Prayer doesn't always change things.

Take Zedekiah as a prime example. The King of Judah contacts Jeremiah and makes a logical request: "Please pray to the Lord our God for us" –Jeremiah 37:3, NIV. Great tactic particularly when threatened by enemies about to destroy your city and take you into captivity in a foreign country. 

Small problem.

Just prior to noting the request, the Scripture says of Zedekiah: "Neither he nor his attendants nor the people of the land paid any attention to the words the Lord had spoken through Jeremiah the prophet" –Jeremiah 37:2, NIV.

I was instantly reminded of a man in Venezuela who asked us to pray for him. He was going through a difficult time financially and, as we discovered later, involved in a complicated interpersonal relationship challenge (i.e. cheating on his wife).  I confess I hesitated to pray for him because I doubted that my prayers would get much farther than the ceiling.

Like Zedekiah, he wasn't planning on listening to God, he just wanted God to get him out of a jam.
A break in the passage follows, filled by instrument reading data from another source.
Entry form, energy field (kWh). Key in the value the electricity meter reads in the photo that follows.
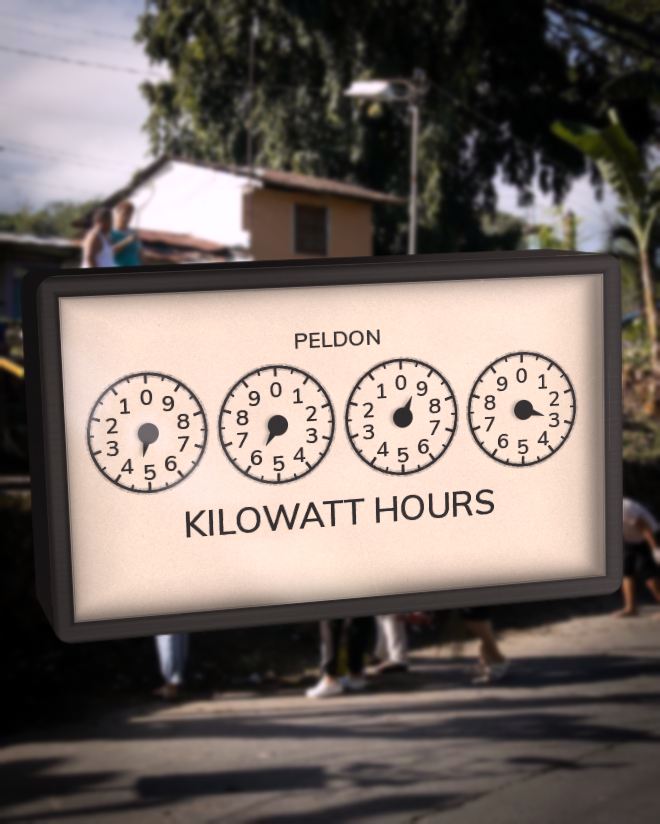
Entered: 4593 kWh
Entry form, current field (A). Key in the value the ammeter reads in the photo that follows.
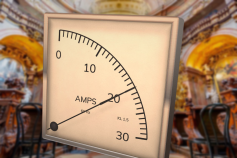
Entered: 20 A
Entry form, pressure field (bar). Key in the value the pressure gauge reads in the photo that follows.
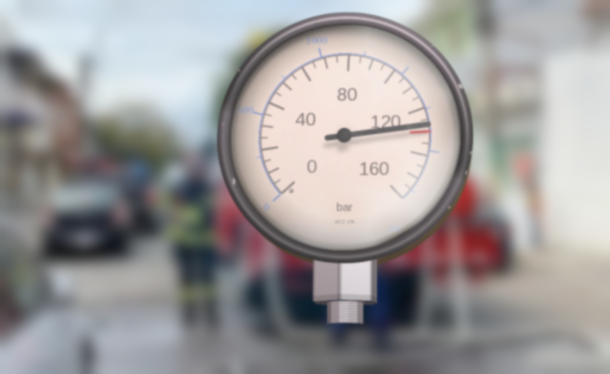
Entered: 127.5 bar
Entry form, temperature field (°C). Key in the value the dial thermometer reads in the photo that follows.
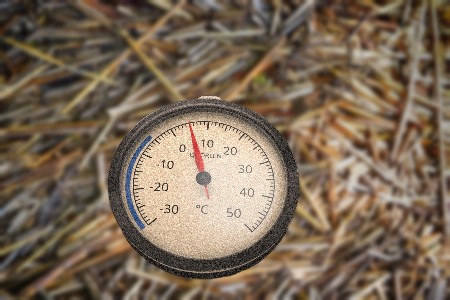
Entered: 5 °C
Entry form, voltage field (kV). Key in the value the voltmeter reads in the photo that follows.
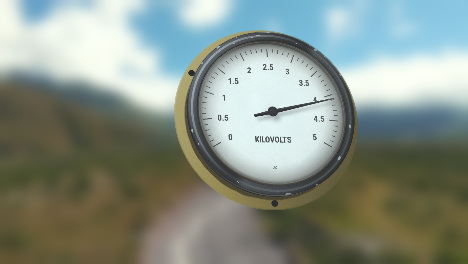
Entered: 4.1 kV
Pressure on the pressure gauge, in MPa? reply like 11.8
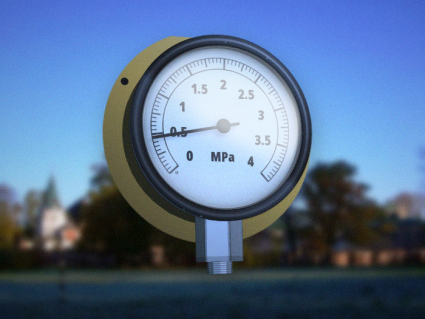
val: 0.45
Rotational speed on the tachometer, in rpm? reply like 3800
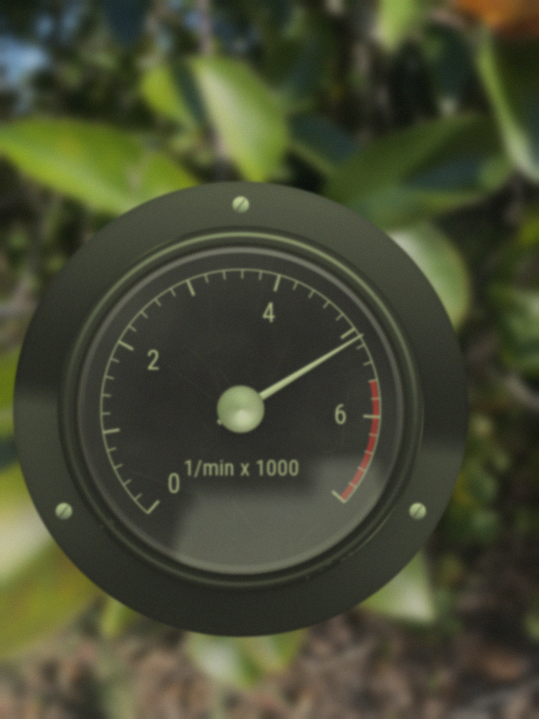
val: 5100
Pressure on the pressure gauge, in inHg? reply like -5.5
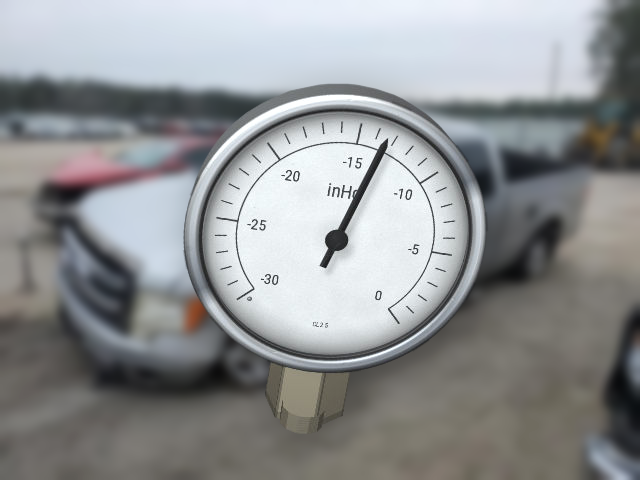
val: -13.5
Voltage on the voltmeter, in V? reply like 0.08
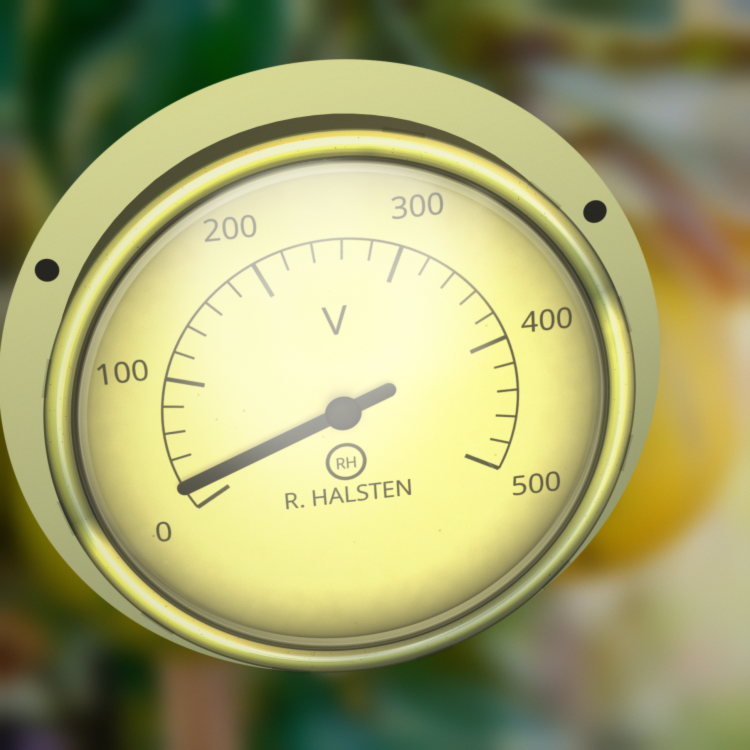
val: 20
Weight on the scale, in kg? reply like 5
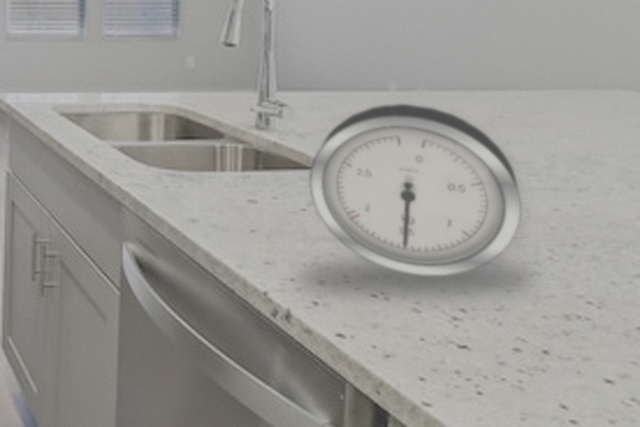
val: 1.5
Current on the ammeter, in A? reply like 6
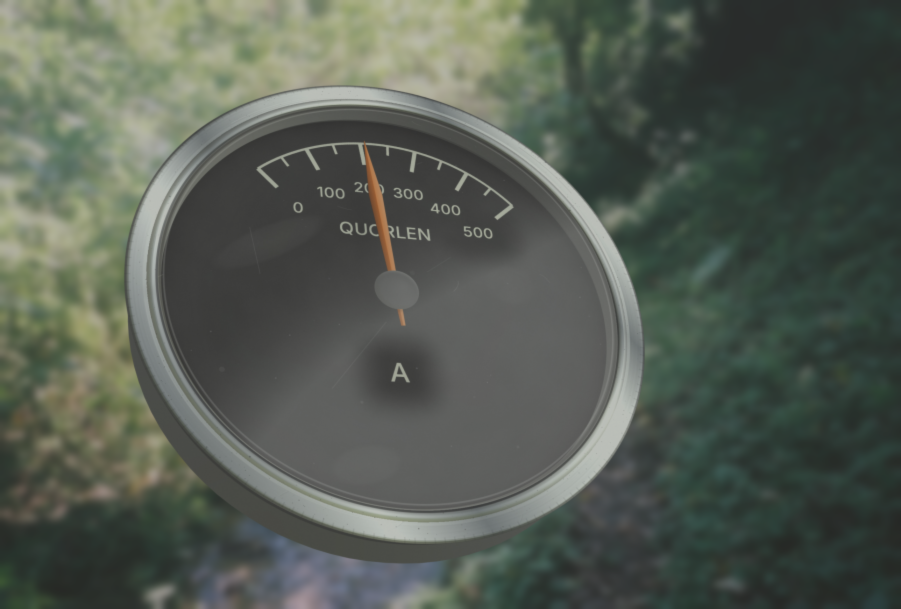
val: 200
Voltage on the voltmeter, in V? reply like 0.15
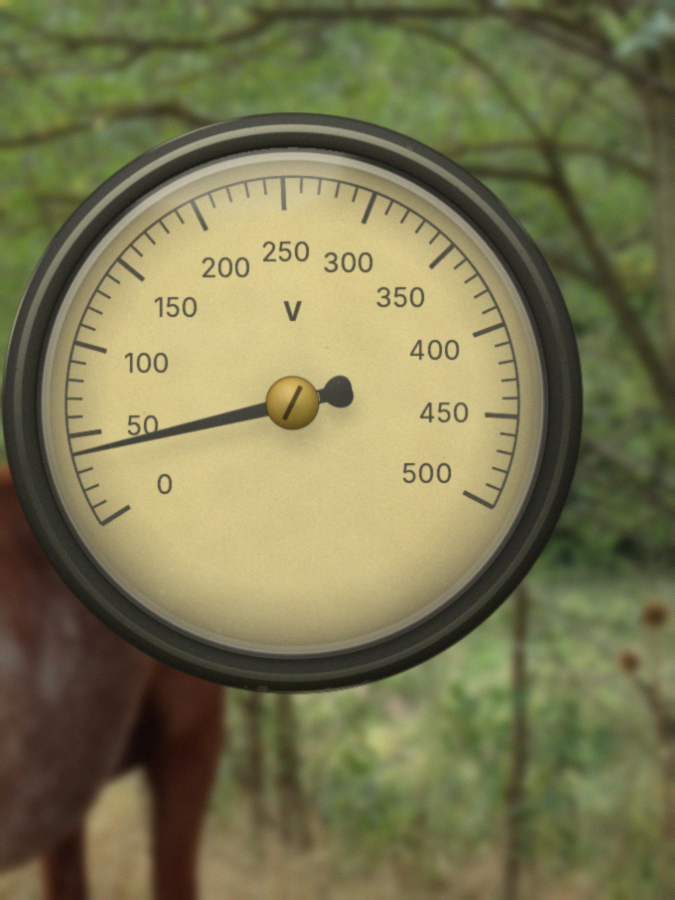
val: 40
I suppose he thought that God wouldn't notice the inconsistencies in his life especially if the request came through a third party.

In the King of Judah's case, the Lord's answer was not encouraging. He sent Jeremiah to tell Zedekiah to forget it. God expected something more than a thinly-veiled attempt at manipulation.

Would the answer have been different if Zedekiah and the people had been genuinely repentant? For Judah it was even too late for that–consequences had to be accepted. But what is certain is that God's arms were always outstretched to his people and would continue to be even while they were in captivity in Babylon.

I am happy to pray for anyone who feels the need for the support of a third party. But God is no fool. He expects what John the Baptist proclaimed: "Produce fruit in keeping with repentance" –Matthew 3:7, NIV.


God is more than willing to forgive the repentant heart and and give that person the power to change. But where there is no will to change, there is no repentance. Where there is no effort to change, the power source that energizes change remains cold and silent.

I didn't pray for rescue for my acquaintance in Venezuela. There was no point since there was no desire to repent. But I did pray for a repentant heart. There is always a point to that.

Comments

  1. Another example is King David himself - he fasted and prayed, but God didn't change His mind, and the boy died as consequence for David's sin.